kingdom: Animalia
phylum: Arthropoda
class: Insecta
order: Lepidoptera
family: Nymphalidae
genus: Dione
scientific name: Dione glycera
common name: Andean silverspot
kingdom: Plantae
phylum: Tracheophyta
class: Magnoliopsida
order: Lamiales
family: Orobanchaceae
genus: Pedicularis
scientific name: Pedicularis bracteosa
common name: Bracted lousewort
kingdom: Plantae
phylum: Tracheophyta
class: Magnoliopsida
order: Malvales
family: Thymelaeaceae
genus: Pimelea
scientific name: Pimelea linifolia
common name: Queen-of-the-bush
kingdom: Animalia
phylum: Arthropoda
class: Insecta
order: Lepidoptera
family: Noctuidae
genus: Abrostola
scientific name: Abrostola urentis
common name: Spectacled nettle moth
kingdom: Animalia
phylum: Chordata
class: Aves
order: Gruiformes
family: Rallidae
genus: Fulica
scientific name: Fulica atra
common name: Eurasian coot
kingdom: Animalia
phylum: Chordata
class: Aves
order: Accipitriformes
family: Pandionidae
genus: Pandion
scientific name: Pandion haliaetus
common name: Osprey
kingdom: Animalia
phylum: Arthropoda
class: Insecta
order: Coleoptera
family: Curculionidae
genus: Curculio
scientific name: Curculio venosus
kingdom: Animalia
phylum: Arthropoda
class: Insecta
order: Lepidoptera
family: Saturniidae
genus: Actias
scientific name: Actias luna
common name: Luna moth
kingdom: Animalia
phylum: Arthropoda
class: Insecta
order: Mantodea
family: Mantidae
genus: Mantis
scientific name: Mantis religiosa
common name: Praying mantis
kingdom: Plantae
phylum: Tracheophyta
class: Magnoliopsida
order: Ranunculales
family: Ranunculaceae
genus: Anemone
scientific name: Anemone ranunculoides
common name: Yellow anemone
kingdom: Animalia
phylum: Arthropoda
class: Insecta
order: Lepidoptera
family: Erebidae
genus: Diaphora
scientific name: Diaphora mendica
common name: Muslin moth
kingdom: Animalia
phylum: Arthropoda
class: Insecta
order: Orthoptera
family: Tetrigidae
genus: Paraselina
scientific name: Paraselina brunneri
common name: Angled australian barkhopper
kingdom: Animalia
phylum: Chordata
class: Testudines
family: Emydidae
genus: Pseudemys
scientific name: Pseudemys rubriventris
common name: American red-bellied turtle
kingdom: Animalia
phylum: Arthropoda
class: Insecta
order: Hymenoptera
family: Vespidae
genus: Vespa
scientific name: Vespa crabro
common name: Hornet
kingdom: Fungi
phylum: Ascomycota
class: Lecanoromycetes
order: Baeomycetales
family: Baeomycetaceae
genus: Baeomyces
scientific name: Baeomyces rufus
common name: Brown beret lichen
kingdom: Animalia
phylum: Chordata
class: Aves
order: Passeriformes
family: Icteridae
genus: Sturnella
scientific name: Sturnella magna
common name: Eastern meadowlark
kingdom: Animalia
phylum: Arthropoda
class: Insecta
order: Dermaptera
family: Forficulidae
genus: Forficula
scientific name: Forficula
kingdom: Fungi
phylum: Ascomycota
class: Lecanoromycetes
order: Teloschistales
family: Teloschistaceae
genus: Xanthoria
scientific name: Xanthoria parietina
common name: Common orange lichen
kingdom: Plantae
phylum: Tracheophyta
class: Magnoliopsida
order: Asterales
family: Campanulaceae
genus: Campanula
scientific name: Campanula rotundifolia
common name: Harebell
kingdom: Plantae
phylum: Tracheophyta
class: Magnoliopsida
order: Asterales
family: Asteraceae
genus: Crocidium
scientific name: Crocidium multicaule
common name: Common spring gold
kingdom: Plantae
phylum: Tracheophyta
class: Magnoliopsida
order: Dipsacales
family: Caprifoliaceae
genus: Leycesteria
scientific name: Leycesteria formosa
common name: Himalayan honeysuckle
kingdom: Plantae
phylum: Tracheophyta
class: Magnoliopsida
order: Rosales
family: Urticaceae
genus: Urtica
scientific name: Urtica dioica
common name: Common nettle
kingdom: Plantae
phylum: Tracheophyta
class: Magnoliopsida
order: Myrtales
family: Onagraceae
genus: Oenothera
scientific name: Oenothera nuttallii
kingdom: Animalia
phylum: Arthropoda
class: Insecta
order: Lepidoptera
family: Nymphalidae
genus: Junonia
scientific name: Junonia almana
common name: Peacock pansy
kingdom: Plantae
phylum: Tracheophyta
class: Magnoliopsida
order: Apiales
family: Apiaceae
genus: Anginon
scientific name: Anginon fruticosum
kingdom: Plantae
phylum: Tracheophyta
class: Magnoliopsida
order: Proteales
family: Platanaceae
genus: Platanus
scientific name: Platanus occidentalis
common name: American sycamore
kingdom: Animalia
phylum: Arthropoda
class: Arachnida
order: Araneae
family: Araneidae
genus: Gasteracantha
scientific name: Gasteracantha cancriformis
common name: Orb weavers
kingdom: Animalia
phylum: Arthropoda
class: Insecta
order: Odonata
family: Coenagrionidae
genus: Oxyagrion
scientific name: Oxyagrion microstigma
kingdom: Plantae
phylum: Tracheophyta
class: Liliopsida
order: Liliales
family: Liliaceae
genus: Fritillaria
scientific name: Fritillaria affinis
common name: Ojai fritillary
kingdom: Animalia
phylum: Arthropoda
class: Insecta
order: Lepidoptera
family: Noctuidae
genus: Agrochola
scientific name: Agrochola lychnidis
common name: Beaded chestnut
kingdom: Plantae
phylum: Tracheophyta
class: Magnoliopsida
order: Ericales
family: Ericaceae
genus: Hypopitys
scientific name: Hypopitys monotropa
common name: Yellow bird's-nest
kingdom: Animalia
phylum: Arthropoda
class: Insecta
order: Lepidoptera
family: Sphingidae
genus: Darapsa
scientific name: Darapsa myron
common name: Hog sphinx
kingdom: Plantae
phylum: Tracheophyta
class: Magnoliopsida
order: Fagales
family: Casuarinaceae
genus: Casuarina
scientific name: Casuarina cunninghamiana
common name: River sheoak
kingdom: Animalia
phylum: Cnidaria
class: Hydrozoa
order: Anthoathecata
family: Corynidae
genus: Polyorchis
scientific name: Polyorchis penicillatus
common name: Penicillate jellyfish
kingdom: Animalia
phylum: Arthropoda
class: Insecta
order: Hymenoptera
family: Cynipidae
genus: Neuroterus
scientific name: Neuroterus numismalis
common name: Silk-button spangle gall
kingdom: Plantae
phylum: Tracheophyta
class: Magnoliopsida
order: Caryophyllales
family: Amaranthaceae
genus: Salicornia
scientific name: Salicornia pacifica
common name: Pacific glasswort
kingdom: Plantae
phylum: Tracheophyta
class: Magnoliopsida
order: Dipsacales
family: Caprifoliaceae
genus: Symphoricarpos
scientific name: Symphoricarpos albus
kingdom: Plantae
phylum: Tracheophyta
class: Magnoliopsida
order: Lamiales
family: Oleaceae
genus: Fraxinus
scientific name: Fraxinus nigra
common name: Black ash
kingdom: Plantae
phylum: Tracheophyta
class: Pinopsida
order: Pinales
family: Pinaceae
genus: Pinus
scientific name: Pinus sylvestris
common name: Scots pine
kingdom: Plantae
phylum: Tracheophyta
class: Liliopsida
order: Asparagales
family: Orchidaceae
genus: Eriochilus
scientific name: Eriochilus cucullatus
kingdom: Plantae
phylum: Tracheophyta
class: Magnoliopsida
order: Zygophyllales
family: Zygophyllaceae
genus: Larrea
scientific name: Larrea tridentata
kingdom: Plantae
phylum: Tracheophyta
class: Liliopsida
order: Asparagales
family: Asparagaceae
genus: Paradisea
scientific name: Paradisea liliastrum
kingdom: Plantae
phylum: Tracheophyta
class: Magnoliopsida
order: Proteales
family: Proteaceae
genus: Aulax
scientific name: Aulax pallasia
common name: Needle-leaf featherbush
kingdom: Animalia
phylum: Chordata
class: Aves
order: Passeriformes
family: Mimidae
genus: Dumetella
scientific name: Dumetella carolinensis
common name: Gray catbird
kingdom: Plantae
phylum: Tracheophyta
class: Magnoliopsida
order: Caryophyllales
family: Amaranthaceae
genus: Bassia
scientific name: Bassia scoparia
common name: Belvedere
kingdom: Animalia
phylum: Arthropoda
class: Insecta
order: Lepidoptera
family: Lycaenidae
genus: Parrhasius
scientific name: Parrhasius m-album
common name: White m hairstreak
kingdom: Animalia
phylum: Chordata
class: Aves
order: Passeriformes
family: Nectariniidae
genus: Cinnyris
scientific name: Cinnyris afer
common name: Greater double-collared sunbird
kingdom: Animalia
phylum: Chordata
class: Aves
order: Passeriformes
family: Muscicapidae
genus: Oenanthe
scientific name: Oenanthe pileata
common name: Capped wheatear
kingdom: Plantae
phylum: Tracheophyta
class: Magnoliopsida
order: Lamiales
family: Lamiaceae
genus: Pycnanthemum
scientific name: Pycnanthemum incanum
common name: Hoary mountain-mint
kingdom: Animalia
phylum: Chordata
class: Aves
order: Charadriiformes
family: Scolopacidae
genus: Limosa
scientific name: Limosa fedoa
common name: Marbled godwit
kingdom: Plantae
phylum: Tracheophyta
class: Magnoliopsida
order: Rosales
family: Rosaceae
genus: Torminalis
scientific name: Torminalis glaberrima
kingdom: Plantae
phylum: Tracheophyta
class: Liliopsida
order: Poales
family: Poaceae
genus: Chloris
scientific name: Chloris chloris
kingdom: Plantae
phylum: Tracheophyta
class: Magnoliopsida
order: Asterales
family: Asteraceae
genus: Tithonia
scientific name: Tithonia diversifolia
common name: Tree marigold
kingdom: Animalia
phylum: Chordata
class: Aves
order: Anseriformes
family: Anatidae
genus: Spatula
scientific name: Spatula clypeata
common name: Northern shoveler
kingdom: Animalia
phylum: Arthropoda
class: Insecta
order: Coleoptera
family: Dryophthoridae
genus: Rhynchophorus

--------------------------------

WHAT TO DO:
Rewrite the lines starting at the one that contains "common name: Muslin moth" and stopping after the one that contains "scientific name: Leycesteria formosa", replacing "common name" with "vernacular name" throughout and keeping everything else the same.

SOLUTION FOR THIS PROBLEM:
vernacular name: Muslin moth
kingdom: Animalia
phylum: Arthropoda
class: Insecta
order: Orthoptera
family: Tetrigidae
genus: Paraselina
scientific name: Paraselina brunneri
vernacular name: Angled australian barkhopper
kingdom: Animalia
phylum: Chordata
class: Testudines
family: Emydidae
genus: Pseudemys
scientific name: Pseudemys rubriventris
vernacular name: American red-bellied turtle
kingdom: Animalia
phylum: Arthropoda
class: Insecta
order: Hymenoptera
family: Vespidae
genus: Vespa
scientific name: Vespa crabro
vernacular name: Hornet
kingdom: Fungi
phylum: Ascomycota
class: Lecanoromycetes
order: Baeomycetales
family: Baeomycetaceae
genus: Baeomyces
scientific name: Baeomyces rufus
vernacular name: Brown beret lichen
kingdom: Animalia
phylum: Chordata
class: Aves
order: Passeriformes
family: Icteridae
genus: Sturnella
scientific name: Sturnella magna
vernacular name: Eastern meadowlark
kingdom: Animalia
phylum: Arthropoda
class: Insecta
order: Dermaptera
family: Forficulidae
genus: Forficula
scientific name: Forficula
kingdom: Fungi
phylum: Ascomycota
class: Lecanoromycetes
order: Teloschistales
family: Teloschistaceae
genus: Xanthoria
scientific name: Xanthoria parietina
vernacular name: Common orange lichen
kingdom: Plantae
phylum: Tracheophyta
class: Magnoliopsida
order: Asterales
family: Campanulaceae
genus: Campanula
scientific name: Campanula rotundifolia
vernacular name: Harebell
kingdom: Plantae
phylum: Tracheophyta
class: Magnoliopsida
order: Asterales
family: Asteraceae
genus: Crocidium
scientific name: Crocidium multicaule
vernacular name: Common spring gold
kingdom: Plantae
phylum: Tracheophyta
class: Magnoliopsida
order: Dipsacales
family: Caprifoliaceae
genus: Leycesteria
scientific name: Leycesteria formosa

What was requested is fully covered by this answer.